EXERCISE DESCRIPTION:
Copy out every line of the records in which "trên" can be found.
━━ SOURCE DATA
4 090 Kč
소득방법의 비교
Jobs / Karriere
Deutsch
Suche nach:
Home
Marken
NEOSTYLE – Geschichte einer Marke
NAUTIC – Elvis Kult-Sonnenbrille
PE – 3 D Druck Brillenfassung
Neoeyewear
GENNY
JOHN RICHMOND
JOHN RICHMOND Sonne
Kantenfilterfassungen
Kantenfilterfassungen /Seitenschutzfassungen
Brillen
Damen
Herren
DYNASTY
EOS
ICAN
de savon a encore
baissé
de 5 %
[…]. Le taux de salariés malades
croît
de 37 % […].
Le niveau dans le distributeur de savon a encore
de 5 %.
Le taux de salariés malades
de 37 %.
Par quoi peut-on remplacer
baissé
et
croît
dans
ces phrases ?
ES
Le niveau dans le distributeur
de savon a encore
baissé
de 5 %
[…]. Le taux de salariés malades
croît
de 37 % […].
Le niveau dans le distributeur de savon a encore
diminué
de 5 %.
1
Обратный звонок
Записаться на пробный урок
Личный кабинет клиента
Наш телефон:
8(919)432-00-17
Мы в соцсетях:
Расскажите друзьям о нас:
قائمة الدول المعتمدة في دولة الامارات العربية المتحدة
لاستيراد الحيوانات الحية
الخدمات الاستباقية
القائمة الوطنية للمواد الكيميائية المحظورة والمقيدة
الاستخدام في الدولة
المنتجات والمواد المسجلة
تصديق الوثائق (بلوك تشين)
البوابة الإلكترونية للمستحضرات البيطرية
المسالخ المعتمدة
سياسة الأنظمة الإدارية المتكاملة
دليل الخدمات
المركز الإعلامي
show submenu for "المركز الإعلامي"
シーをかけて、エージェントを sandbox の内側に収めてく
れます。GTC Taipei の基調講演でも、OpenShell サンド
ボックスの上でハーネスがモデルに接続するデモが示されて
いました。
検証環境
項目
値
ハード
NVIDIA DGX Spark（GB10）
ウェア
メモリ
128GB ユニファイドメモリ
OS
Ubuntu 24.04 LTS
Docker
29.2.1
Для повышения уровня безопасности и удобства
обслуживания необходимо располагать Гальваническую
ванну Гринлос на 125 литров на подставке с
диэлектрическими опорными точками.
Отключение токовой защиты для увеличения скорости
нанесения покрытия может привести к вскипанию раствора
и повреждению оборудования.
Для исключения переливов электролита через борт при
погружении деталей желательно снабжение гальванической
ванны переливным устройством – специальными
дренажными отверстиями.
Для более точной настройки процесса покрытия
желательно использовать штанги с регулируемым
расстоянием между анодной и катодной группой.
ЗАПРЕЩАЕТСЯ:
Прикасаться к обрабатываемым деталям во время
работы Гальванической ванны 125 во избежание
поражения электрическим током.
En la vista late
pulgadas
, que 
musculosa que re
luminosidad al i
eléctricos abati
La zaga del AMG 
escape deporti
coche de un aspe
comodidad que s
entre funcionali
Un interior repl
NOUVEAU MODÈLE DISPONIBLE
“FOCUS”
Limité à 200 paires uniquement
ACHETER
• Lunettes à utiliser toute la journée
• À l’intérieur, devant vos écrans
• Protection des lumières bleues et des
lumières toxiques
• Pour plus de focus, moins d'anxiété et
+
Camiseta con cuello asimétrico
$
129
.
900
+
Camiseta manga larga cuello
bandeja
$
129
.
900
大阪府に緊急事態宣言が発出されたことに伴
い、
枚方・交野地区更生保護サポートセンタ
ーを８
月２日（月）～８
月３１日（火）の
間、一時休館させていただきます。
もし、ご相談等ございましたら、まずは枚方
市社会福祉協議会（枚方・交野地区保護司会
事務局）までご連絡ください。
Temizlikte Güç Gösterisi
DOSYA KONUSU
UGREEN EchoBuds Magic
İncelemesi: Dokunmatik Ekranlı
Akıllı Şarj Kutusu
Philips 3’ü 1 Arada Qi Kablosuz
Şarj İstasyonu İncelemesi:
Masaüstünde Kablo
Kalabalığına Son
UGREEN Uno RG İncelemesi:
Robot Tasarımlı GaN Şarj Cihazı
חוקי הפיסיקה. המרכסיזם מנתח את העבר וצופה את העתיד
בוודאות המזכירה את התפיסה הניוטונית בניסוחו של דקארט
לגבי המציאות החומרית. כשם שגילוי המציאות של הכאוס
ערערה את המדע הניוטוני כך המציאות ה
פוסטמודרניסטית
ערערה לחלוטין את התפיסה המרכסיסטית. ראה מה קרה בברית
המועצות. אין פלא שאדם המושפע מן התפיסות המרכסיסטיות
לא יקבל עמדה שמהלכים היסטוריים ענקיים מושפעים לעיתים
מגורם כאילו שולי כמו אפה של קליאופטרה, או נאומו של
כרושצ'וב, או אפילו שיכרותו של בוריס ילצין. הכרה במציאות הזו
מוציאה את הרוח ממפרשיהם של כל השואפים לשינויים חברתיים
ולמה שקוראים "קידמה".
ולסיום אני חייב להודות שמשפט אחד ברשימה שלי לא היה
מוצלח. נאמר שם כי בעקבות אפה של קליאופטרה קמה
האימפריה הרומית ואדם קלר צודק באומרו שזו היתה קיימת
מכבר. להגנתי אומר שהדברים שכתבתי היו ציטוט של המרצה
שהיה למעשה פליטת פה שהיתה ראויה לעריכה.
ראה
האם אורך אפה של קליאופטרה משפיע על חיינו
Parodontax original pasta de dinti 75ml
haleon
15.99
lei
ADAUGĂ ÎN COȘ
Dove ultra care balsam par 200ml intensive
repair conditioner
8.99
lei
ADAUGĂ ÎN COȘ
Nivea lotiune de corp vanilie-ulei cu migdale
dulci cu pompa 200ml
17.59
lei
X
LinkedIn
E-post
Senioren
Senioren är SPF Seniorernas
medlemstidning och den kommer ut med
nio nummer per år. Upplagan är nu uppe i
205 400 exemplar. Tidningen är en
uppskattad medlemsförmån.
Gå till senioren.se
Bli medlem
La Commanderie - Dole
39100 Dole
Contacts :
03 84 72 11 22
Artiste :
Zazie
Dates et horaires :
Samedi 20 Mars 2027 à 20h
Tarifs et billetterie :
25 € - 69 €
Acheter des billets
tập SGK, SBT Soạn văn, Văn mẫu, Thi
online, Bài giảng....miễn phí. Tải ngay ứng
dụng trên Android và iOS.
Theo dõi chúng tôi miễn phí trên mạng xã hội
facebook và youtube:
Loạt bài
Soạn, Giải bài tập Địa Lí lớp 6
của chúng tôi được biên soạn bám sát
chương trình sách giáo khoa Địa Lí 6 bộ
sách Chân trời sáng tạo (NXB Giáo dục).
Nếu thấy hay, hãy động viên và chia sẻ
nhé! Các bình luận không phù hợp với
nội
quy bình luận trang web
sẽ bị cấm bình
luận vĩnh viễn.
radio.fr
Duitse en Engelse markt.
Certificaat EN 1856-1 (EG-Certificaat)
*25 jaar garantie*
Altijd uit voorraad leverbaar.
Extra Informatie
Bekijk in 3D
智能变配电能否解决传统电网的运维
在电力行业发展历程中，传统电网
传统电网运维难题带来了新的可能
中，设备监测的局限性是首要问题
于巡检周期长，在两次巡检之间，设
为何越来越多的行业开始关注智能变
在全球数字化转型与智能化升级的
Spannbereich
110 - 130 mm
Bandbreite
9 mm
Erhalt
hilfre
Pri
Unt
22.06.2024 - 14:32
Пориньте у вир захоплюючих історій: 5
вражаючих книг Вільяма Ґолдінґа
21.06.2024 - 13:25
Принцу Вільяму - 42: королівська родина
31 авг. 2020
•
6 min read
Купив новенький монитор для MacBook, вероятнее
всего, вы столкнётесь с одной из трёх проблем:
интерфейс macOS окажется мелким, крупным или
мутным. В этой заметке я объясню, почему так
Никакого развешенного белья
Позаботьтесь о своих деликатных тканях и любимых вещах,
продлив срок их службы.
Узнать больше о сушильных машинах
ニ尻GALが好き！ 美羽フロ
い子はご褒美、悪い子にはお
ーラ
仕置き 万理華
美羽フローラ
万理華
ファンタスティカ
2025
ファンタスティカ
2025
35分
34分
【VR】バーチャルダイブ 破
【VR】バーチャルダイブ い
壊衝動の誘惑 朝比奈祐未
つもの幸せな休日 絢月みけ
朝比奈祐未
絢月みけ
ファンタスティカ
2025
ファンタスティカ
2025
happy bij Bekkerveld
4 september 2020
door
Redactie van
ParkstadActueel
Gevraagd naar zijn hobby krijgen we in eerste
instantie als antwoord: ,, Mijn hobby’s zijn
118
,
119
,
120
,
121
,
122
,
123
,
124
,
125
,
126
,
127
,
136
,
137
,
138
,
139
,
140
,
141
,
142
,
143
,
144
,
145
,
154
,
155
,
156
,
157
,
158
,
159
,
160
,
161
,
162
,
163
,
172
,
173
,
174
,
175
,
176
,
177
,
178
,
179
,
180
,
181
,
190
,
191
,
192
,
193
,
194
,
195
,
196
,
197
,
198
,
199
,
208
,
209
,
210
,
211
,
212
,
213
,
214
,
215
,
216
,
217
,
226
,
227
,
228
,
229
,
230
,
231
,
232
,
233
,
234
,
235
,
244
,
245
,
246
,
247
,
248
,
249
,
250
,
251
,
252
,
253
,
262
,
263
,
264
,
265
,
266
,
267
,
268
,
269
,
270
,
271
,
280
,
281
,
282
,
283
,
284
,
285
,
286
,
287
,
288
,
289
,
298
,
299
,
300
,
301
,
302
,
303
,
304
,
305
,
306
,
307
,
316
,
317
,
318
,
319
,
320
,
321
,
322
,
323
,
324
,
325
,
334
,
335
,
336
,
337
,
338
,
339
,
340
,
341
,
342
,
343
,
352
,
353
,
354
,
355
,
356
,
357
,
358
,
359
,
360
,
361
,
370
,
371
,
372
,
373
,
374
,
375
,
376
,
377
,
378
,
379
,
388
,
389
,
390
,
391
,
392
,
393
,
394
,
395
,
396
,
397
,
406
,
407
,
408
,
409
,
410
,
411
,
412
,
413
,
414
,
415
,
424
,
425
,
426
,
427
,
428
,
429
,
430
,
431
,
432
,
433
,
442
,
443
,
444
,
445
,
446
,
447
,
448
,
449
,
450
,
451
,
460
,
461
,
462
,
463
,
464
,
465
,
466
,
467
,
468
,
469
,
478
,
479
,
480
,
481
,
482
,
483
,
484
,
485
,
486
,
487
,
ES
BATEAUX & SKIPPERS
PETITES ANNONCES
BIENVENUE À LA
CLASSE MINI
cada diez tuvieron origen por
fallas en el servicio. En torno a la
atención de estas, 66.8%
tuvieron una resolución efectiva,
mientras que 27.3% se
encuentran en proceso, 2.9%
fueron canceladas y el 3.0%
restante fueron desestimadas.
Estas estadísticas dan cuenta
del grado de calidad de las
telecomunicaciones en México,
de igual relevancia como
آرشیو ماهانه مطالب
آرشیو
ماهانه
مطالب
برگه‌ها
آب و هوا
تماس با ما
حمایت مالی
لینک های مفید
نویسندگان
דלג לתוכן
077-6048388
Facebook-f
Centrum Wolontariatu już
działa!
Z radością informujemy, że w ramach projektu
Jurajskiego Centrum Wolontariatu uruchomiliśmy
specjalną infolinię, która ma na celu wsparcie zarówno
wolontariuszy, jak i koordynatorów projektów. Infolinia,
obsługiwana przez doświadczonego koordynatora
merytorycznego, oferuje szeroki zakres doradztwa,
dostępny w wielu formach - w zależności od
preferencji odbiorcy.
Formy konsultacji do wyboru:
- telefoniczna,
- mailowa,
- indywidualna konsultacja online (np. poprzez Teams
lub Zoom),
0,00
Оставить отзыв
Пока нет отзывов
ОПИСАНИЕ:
━━━━
RESPONSE BOX:
dụng trên Android và iOS.
Theo dõi chúng tôi miễn phí trên mạng xã hội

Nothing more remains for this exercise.